**Recorded information**
○ ○ ○ ○ ○
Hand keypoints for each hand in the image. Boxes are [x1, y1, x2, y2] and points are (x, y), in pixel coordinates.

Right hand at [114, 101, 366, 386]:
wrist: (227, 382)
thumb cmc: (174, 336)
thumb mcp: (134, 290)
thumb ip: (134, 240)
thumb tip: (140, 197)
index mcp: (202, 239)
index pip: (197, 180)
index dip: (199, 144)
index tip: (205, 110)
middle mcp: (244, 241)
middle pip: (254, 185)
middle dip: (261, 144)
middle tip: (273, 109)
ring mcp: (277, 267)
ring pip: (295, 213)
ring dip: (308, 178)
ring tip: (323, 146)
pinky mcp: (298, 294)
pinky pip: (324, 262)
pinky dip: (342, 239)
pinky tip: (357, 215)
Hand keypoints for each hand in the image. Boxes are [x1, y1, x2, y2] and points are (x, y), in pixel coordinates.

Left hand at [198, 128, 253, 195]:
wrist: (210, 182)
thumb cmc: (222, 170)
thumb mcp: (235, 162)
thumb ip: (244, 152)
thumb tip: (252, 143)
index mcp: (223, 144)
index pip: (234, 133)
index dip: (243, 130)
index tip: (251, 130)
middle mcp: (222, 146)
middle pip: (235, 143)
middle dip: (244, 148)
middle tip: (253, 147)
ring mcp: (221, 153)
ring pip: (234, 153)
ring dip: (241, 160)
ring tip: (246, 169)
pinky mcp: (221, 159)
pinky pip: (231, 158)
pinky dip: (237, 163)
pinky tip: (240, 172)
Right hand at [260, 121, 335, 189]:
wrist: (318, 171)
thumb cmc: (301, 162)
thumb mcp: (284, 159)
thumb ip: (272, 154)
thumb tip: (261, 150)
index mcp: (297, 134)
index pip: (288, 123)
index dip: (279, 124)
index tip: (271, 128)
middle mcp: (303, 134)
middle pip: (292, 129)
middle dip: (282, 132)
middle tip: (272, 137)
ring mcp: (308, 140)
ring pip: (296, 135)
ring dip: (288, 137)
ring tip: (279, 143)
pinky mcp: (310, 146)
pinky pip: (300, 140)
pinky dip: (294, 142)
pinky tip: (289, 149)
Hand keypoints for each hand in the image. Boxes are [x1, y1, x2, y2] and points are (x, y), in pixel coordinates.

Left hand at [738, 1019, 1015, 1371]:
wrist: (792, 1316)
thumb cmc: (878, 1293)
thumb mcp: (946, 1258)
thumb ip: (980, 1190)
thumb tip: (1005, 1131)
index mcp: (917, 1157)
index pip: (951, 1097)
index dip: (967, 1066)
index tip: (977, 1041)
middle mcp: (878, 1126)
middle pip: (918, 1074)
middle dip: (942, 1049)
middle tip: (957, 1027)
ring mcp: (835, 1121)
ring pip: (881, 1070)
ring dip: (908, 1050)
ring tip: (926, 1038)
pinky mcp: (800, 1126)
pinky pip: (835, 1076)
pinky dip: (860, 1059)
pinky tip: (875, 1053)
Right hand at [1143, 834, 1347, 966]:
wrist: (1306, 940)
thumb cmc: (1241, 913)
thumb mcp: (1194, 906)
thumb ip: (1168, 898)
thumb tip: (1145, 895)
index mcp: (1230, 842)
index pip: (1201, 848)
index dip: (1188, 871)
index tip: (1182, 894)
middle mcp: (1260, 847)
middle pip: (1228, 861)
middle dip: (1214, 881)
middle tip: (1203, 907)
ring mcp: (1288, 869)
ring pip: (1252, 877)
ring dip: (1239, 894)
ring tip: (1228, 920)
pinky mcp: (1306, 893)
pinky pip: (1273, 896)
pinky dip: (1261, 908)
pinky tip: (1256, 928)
○ ○ ○ ○ ○
**How to complete this task**
State the number of lines in the records that hold the string "Right", and add nothing.

**Your solution**
3